I listen, lying there with eyes half shut, looking
out between my drooping eyelids which are gradually
lowering, in involuntary heaviness, upon the enormous
red sun dying away over Nagasaki. I have a somewhat
melancholy feeling that my past life and all other
places in the world are receding from my view and
fading away. At this moment of nightfall I feel
almost at home in this corner of Japan, amidst the
gardens of this suburb; I have never had such an impression
before.
September 16th.
Seven o’clock in the evening.
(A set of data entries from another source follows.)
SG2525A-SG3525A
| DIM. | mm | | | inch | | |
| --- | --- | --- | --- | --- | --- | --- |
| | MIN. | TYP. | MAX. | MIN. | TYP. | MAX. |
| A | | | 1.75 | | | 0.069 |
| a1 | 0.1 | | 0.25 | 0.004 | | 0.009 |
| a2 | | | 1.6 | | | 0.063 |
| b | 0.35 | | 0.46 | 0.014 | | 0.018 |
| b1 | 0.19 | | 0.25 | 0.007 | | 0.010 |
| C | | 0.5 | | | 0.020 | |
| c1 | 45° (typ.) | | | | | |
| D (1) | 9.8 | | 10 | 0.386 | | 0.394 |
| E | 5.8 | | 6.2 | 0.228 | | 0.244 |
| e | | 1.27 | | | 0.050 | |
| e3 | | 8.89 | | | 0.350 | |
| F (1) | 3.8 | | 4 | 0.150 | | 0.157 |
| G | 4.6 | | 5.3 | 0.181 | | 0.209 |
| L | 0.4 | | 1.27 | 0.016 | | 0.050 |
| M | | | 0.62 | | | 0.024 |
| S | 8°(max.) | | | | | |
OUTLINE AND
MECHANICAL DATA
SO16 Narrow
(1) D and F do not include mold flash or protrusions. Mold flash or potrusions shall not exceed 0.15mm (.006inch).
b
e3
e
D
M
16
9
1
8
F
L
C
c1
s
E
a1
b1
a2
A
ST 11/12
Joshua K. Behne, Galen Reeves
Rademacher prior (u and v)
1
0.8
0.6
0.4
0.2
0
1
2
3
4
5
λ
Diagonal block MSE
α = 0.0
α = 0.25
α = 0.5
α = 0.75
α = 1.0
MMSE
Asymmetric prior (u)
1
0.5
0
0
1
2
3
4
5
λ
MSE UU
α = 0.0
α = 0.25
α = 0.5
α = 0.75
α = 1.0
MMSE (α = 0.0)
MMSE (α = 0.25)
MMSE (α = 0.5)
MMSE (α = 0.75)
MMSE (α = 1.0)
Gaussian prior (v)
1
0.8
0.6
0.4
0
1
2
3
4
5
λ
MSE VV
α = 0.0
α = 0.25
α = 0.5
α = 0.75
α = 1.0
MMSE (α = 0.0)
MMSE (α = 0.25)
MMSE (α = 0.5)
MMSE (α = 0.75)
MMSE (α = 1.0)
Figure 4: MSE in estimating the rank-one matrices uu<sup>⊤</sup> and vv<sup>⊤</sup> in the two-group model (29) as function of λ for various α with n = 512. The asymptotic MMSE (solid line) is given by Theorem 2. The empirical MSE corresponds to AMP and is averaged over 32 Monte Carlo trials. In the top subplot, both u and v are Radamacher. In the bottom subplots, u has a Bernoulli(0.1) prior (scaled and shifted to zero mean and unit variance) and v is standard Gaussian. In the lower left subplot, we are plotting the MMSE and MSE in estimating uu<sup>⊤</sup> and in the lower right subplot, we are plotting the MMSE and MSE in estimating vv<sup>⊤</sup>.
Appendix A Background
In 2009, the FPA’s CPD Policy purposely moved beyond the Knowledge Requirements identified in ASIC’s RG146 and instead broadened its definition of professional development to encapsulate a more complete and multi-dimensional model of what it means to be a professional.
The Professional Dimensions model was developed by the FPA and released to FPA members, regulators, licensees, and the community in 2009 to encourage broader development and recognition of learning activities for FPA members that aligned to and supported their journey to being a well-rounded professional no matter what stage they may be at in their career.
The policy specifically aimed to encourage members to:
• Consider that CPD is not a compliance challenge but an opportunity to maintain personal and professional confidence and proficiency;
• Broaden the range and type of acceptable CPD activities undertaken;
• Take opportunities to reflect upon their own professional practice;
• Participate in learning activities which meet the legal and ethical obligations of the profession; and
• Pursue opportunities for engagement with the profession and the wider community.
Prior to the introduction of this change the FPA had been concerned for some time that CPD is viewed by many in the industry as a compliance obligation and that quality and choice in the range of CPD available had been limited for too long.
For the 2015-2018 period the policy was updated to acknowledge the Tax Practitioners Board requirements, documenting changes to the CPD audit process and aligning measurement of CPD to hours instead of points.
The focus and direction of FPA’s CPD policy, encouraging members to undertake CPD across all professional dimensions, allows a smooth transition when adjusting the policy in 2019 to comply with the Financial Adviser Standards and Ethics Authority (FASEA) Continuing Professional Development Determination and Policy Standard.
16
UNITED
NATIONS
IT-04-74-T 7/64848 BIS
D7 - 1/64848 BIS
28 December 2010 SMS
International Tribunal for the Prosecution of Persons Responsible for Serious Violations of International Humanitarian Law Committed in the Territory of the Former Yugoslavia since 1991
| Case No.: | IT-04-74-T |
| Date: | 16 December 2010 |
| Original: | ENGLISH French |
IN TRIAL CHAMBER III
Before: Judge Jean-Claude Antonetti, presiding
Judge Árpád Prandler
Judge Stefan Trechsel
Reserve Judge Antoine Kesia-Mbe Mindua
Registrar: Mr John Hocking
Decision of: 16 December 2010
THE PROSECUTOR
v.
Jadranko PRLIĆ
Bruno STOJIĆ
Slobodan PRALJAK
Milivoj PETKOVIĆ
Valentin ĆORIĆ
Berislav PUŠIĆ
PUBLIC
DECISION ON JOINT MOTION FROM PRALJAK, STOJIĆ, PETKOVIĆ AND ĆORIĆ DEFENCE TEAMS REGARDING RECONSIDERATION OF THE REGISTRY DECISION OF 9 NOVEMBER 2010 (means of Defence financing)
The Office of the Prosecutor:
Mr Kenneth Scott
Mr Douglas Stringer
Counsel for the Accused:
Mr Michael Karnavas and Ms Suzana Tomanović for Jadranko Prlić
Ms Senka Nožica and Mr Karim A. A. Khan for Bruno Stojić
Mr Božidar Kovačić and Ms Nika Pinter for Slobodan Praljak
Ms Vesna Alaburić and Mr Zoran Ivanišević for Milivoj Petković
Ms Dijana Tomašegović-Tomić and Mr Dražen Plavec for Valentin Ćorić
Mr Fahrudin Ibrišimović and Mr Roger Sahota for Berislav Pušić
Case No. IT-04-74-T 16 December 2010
We shall
not go down into the town to-day; but, like good Japanese
citizens, remain in our loftly suburb.
In undress uniform we shall go, Yves and I, in a neighborly
way, as far as the fencing gallery, which is only
two steps off, just above our villa, and almost abutting
on our fresh and scented garden.
The gallery is closed already and a little mousko
seated at the door, explains with many low bows that
we come too late, all the amateurs are gone; we must
come again to-morrow.
The evening is so mild and so fine, that we remain
out of doors, following without any definite purpose
the pathway which rises ever higher and higher, and
loses itself at length in the solitary regions of
the mountain among the upper peaks.
For an hour at least we wander on,—an unintended
walk,—and finally find ourselves at a great
height commanding an endless perspective lighted by
the last gleams of daylight; we are in a desolate and
mournful spot, in the midst of the little Buddhist
cemeteries, which are scattered over the country in
every direction.
We meet a few belated laborers, who are returning
from the fields with bundles of tea upon their shoulders.
These peasants have a half savage air, half naked
too, or clothed only in long robes of blue cotton;
as they pass, they salute us with humble bows.
No trees in this elevated region. Fields of tea
alternate with tombs: old granite statues which
represent Buddha in his lotus, or else old monumental
stones on which gleam remains of inscriptions in golden
letters. Rocks, brushwood, uncultivated spaces,
surround us on all sides.
There are no more passers-by, and the light is failing.
We will halt for a moment, and then it will be time
to turn our steps downwards.
But, close to the spot where we stand, a box in white
wood provided with handles, a sort of sedan-chair,
rests on the freshly disturbed earth, with its lotus
of silvered paper, and the little incense-sticks burning
yet, by its side; clearly someone has been buried here
this very evening.
I cannot picture this personage to myself; the Japanese
are so grotesque in life, that it is almost impossible
to imagine them in the calm majesty of death.
Nevertheless, let us move further on, we might disturb
him; he is too recently dead, his presence unnerves
us. We will go and seat ourselves on one of these
other tombs, so unutterably ancient that there can
no longer be anything within it but dust. And
there, seated yet in the dying sunlight, while the
valleys and plains of the earth below are already
lost in shadow, we will talk together.